All those details and techniques don't happen overnight. One must work toward a goal which will be realized later. The practicing taught me that improvement happens over a period of time, and that if I stick with the practice, it will bear fruit in time. To be honest, I did not practice enough in my teenage years, and Miss Lack threatened to quit teaching me at a certain point. I did work harder after this threat, and I improved tremendously under her tutelage. So then, Gift No. 3: You may have some innate aptitude, but your success is determined much more by your determination, patience and perseverance. To achieve excellence you must cultivate these qualities. As they say: it’s more perspiration than inspiration!
Gift No. 2 (which is really multiple lessons): Tell a story through the music. Every phrase says something. Every note has meaning. The most important thing is the expression! Strive after beauty of tone and search for the appropriate phrasing. Dress the part - your presentation is very important. Put it all together and create an exciting, beautiful, dramatic experience for your audience!
When I meditate on Fredell Lack’s way of living and teaching, I feel her deep love for music and for her students. This is all part of her greater love for people and all living things. She has always been extremely generous with her students, and she has always been an animal lover.

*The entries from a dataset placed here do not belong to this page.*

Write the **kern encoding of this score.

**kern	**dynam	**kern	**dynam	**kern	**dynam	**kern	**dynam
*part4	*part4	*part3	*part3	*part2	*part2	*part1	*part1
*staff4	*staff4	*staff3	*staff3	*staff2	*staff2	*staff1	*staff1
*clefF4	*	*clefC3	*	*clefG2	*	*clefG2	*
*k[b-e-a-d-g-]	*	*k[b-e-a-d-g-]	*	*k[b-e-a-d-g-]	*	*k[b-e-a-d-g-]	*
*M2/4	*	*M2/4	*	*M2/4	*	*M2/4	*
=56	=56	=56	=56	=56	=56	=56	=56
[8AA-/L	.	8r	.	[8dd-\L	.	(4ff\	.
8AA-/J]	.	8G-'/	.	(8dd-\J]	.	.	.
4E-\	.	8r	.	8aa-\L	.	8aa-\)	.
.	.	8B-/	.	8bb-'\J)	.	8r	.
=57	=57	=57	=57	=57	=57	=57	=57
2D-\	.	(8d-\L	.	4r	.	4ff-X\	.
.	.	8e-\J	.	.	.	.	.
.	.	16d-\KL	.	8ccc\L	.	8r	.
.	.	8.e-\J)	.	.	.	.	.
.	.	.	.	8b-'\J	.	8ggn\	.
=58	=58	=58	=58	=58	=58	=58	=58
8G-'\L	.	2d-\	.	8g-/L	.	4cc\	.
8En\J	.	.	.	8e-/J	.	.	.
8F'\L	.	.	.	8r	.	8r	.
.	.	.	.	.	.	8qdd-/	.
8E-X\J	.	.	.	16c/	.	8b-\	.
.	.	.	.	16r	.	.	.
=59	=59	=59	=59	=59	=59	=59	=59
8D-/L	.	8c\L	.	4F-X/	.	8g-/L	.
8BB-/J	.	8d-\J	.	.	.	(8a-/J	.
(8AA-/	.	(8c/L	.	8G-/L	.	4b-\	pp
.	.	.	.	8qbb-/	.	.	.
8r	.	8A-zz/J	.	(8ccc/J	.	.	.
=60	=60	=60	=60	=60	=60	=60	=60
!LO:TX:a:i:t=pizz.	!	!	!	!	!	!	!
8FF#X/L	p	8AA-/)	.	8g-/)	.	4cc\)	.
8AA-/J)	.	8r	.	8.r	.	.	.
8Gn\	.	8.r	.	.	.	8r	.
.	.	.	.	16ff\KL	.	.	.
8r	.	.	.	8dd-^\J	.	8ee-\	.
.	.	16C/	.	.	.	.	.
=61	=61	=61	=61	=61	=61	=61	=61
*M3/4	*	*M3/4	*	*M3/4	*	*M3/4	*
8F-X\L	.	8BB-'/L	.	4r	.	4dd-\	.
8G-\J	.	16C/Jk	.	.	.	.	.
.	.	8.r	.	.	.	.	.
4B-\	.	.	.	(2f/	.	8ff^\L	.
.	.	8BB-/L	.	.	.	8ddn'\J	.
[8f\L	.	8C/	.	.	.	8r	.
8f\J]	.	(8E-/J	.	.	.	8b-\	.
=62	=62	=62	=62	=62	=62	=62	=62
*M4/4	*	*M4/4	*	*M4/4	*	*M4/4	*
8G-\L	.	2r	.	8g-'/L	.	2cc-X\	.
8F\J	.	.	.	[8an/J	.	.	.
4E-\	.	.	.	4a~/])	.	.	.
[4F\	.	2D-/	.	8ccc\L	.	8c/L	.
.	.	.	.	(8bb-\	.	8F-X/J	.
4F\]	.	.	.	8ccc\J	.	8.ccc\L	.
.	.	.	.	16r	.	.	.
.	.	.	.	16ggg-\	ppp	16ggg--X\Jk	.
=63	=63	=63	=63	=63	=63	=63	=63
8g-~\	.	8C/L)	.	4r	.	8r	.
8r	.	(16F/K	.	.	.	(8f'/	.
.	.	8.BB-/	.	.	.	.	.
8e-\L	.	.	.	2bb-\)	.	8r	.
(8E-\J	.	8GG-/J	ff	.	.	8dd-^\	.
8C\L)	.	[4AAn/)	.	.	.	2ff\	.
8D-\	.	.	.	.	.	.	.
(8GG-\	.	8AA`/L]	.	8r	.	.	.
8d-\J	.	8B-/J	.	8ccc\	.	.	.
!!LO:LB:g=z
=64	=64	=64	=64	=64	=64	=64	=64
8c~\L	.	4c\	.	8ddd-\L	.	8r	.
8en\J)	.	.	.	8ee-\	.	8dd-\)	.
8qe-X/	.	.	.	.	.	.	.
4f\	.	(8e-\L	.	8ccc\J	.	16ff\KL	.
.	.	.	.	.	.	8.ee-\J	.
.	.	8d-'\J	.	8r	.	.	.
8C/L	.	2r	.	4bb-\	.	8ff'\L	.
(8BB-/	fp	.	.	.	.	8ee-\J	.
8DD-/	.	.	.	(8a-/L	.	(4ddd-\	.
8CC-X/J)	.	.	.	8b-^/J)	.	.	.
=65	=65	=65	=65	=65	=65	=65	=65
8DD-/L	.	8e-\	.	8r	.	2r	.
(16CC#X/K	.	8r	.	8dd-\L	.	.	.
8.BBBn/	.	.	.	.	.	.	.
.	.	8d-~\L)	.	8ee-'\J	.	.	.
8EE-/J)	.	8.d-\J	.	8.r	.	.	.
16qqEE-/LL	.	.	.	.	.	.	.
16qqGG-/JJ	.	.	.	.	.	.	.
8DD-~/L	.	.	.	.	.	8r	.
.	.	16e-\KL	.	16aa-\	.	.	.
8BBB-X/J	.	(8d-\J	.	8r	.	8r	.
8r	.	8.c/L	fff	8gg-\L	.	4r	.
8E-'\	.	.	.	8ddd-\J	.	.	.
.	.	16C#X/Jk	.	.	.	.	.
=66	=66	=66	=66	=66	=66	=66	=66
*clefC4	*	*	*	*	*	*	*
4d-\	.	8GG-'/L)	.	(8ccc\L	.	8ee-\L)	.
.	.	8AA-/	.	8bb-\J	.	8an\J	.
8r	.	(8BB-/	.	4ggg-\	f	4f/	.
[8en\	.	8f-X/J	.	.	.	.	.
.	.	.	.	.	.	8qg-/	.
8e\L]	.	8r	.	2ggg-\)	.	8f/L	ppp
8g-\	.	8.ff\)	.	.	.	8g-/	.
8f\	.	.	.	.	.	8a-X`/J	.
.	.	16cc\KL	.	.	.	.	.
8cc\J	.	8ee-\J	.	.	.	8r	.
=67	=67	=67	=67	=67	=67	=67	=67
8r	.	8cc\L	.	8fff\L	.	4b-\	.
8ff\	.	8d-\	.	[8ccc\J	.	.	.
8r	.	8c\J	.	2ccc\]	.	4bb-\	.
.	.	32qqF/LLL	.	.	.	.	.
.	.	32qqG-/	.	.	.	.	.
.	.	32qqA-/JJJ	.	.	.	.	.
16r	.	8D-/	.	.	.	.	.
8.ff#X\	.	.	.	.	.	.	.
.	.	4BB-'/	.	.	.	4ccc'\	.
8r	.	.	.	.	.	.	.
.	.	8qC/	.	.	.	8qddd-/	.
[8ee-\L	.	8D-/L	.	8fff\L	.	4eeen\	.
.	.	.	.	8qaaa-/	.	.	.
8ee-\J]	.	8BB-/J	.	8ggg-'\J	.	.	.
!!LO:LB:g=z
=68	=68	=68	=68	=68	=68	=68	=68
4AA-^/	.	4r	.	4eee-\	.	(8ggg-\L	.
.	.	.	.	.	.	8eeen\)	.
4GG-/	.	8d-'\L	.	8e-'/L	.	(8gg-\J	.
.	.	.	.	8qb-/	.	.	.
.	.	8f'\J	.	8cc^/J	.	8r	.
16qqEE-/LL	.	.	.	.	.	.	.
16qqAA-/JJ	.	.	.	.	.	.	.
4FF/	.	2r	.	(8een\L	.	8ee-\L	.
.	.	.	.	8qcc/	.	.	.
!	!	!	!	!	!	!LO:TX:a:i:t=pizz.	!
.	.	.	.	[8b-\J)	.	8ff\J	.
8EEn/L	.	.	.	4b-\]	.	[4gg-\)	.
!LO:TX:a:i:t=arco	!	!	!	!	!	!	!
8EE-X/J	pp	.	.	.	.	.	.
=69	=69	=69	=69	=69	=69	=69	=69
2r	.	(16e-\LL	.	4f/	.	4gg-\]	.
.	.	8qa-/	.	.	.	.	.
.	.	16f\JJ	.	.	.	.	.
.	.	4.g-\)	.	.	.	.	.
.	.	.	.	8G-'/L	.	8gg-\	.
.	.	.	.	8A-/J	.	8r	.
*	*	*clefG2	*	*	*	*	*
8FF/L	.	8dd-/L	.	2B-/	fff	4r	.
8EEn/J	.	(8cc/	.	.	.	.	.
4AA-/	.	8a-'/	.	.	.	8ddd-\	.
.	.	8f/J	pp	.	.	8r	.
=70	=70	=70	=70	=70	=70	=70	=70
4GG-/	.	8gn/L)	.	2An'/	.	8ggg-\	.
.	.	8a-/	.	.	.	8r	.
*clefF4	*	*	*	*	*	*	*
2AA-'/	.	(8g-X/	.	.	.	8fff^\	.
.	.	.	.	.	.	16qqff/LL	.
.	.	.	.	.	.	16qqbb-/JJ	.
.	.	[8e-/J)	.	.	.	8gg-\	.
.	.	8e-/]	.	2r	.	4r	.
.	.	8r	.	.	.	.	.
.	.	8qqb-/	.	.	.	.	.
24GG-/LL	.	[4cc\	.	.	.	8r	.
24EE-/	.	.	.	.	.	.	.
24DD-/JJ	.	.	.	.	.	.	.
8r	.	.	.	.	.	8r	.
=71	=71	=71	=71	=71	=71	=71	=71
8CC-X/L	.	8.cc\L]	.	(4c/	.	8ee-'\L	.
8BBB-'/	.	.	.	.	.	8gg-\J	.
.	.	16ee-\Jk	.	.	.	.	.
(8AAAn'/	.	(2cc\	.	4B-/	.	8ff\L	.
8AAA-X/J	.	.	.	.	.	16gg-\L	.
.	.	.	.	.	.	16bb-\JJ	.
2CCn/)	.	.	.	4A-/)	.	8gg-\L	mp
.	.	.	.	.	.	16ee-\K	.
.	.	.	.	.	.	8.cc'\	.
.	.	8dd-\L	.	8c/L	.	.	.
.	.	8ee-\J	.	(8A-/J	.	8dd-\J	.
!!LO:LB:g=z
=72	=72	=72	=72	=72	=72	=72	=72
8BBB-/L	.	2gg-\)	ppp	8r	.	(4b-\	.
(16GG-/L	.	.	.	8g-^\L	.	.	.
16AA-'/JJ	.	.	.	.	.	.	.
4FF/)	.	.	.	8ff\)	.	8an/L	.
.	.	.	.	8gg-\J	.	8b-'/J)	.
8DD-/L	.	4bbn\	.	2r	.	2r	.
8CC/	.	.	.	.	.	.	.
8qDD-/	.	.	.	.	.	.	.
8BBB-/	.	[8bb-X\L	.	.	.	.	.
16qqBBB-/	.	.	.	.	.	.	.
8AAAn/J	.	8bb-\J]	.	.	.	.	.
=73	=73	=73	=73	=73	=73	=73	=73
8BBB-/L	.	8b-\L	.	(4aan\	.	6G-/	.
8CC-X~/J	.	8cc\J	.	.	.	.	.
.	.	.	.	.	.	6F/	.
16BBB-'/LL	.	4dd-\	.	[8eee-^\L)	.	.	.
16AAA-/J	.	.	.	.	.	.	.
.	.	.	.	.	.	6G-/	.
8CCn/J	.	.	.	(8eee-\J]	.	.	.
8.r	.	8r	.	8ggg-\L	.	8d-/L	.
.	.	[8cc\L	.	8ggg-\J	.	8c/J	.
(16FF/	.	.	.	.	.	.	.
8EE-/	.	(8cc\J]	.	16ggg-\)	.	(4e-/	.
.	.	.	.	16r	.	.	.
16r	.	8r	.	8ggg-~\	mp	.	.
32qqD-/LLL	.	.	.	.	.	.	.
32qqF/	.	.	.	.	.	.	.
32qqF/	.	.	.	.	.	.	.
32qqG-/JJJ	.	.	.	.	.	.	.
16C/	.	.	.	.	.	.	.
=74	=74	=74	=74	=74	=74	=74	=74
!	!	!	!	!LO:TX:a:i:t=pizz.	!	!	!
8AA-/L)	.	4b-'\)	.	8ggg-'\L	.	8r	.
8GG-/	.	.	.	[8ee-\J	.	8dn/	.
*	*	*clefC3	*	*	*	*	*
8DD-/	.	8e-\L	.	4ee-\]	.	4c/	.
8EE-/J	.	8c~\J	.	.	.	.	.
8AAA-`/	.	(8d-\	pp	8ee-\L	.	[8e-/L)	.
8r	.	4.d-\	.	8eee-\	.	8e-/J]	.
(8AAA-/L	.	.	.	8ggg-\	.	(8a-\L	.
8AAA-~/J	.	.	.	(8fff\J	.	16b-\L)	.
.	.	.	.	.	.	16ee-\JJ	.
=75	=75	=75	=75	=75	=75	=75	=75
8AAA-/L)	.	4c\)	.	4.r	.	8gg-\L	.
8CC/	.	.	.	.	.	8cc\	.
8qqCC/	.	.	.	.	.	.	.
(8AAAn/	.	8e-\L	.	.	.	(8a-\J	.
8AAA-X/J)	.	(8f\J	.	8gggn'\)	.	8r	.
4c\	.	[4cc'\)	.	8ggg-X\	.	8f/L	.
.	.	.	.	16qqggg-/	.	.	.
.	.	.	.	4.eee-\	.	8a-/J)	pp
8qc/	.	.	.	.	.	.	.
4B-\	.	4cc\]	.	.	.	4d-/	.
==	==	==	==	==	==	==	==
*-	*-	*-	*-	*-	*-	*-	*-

Gift No. 1: Why are we doing this thing, making music? Why are we practicing so hard, and exposing ourselves to so much critique, and braving the stresses of performing? The reason is, plain and simple: LOVE. Miss Lack’s love for people and for the art of music, expressed in her many actions, will always be an inspiration to me. Her greatest gift to her students is the reminder to do what we do from a place of love and generosity.